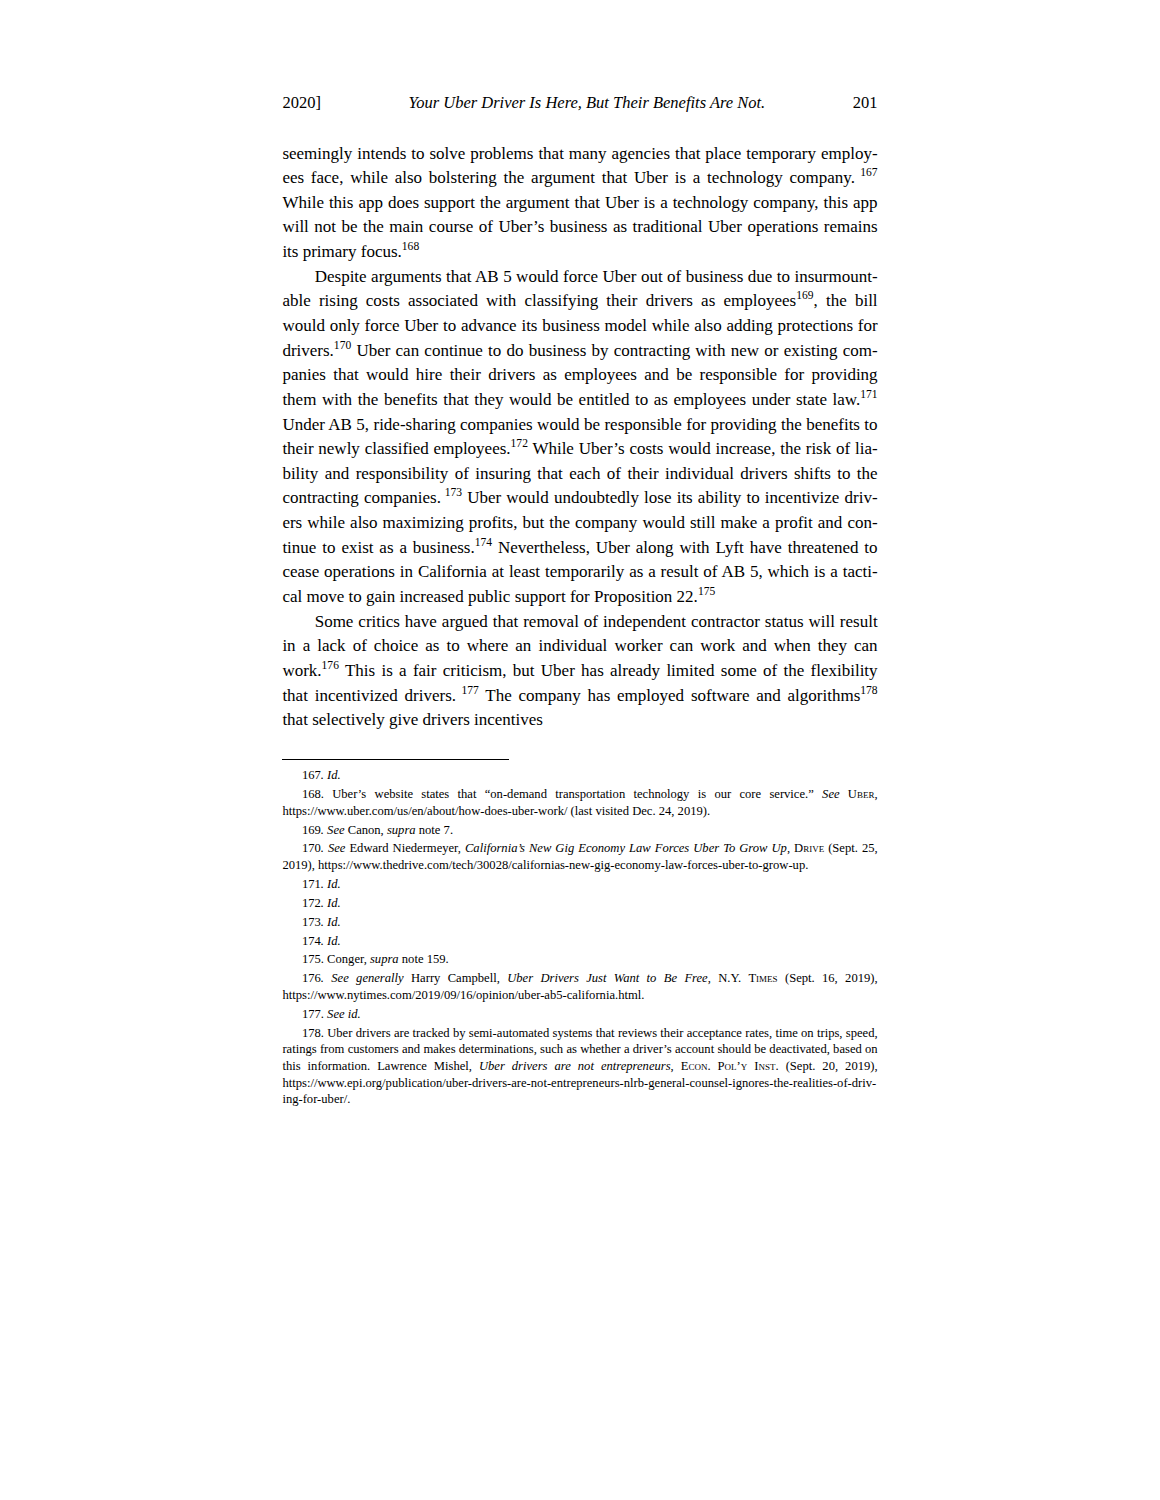2020] Your Uber Driver Is Here, But Their Benefits Are Not. 201
seemingly intends to solve problems that many agencies that place temporary employees face, while also bolstering the argument that Uber is a technology company. 167 While this app does support the argument that Uber is a technology company, this app will not be the main course of Uber’s business as traditional Uber operations remains its primary focus.168
Despite arguments that AB 5 would force Uber out of business due to insurmountable rising costs associated with classifying their drivers as employees169, the bill would only force Uber to advance its business model while also adding protections for drivers.170 Uber can continue to do business by contracting with new or existing companies that would hire their drivers as employees and be responsible for providing them with the benefits that they would be entitled to as employees under state law.171 Under AB 5, ride-sharing companies would be responsible for providing the benefits to their newly classified employees.172 While Uber’s costs would increase, the risk of liability and responsibility of insuring that each of their individual drivers shifts to the contracting companies. 173 Uber would undoubtedly lose its ability to incentivize drivers while also maximizing profits, but the company would still make a profit and continue to exist as a business.174 Nevertheless, Uber along with Lyft have threatened to cease operations in California at least temporarily as a result of AB 5, which is a tactical move to gain increased public support for Proposition 22.175
Some critics have argued that removal of independent contractor status will result in a lack of choice as to where an individual worker can work and when they can work.176 This is a fair criticism, but Uber has already limited some of the flexibility that incentivized drivers. 177 The company has employed software and algorithms178 that selectively give drivers incentives
167. Id.
168. Uber’s website states that “on-demand transportation technology is our core service.” See Uber, https://www.uber.com/us/en/about/how-does-uber-work/ (last visited Dec. 24, 2019).
169. See Canon, supra note 7.
170. See Edward Niedermeyer, California’s New Gig Economy Law Forces Uber To Grow Up, Drive (Sept. 25, 2019), https://www.thedrive.com/tech/30028/californias-new-gig-economy-law-forces-uber-to-grow-up.
171. Id.
172. Id.
173. Id.
174. Id.
175. Conger, supra note 159.
176. See generally Harry Campbell, Uber Drivers Just Want to Be Free, N.Y. Times (Sept. 16, 2019), https://www.nytimes.com/2019/09/16/opinion/uber-ab5-california.html.
177. See id.
178. Uber drivers are tracked by semi-automated systems that reviews their acceptance rates, time on trips, speed, ratings from customers and makes determinations, such as whether a driver’s account should be deactivated, based on this information. Lawrence Mishel, Uber drivers are not entrepreneurs, Econ. Pol’y Inst. (Sept. 20, 2019), https://www.epi.org/publication/uber-drivers-are-not-entrepreneurs-nlrb-general-counsel-ignores-the-realities-of-driving-for-uber/.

PROBLEM REQUIREMENTS: Could you copy the listing exactly, leaving out any pictures?

RESULT OF THE TASK:
2020] Your Uber Driver Is Here, But Their Benefits Are Not. 201
seemingly intends to solve problems that many agencies that place temporary employees face, while also bolstering the argument that Uber is a technology company. 167 While this app does support the argument that Uber is a technology company, this app will not be the main course of Uber’s business as traditional Uber operations remains its primary focus.168
Despite arguments that AB 5 would force Uber out of business due to insurmountable rising costs associated with classifying their drivers as employees169, the bill would only force Uber to advance its business model while also adding protections for drivers.170 Uber can continue to do business by contracting with new or existing companies that would hire their drivers as employees and be responsible for providing them with the benefits that they would be entitled to as employees under state law.171 Under AB 5, ride-sharing companies would be responsible for providing the benefits to their newly classified employees.172 While Uber’s costs would increase, the risk of liability and responsibility of insuring that each of their individual drivers shifts to the contracting companies. 173 Uber would undoubtedly lose its ability to incentivize drivers while also maximizing profits, but the company would still make a profit and continue to exist as a business.174 Nevertheless, Uber along with Lyft have threatened to cease operations in California at least temporarily as a result of AB 5, which is a tactical move to gain increased public support for Proposition 22.175
Some critics have argued that removal of independent contractor status will result in a lack of choice as to where an individual worker can work and when they can work.176 This is a fair criticism, but Uber has already limited some of the flexibility that incentivized drivers. 177 The company has employed software and algorithms178 that selectively give drivers incentives
167. Id.
168. Uber’s website states that “on-demand transportation technology is our core service.” See Uber, https://www.uber.com/us/en/about/how-does-uber-work/ (last visited Dec. 24, 2019).
169. See Canon, supra note 7.
170. See Edward Niedermeyer, California’s New Gig Economy Law Forces Uber To Grow Up, Drive (Sept. 25, 2019), https://www.thedrive.com/tech/30028/californias-new-gig-economy-law-forces-uber-to-grow-up.
171. Id.
172. Id.
173. Id.
174. Id.
175. Conger, supra note 159.
176. See generally Harry Campbell, Uber Drivers Just Want to Be Free, N.Y. Times (Sept. 16, 2019), https://www.nytimes.com/2019/09/16/opinion/uber-ab5-california.html.
177. See id.
178. Uber drivers are tracked by semi-automated systems that reviews their acceptance rates, time on trips, speed, ratings from customers and makes determinations, such as whether a driver’s account should be deactivated, based on this information. Lawrence Mishel, Uber drivers are not entrepreneurs, Econ. Pol’y Inst. (Sept. 20, 2019), https://www.epi.org/publication/uber-drivers-are-not-entrepreneurs-nlrb-general-counsel-ignores-the-realities-of-driving-for-uber/.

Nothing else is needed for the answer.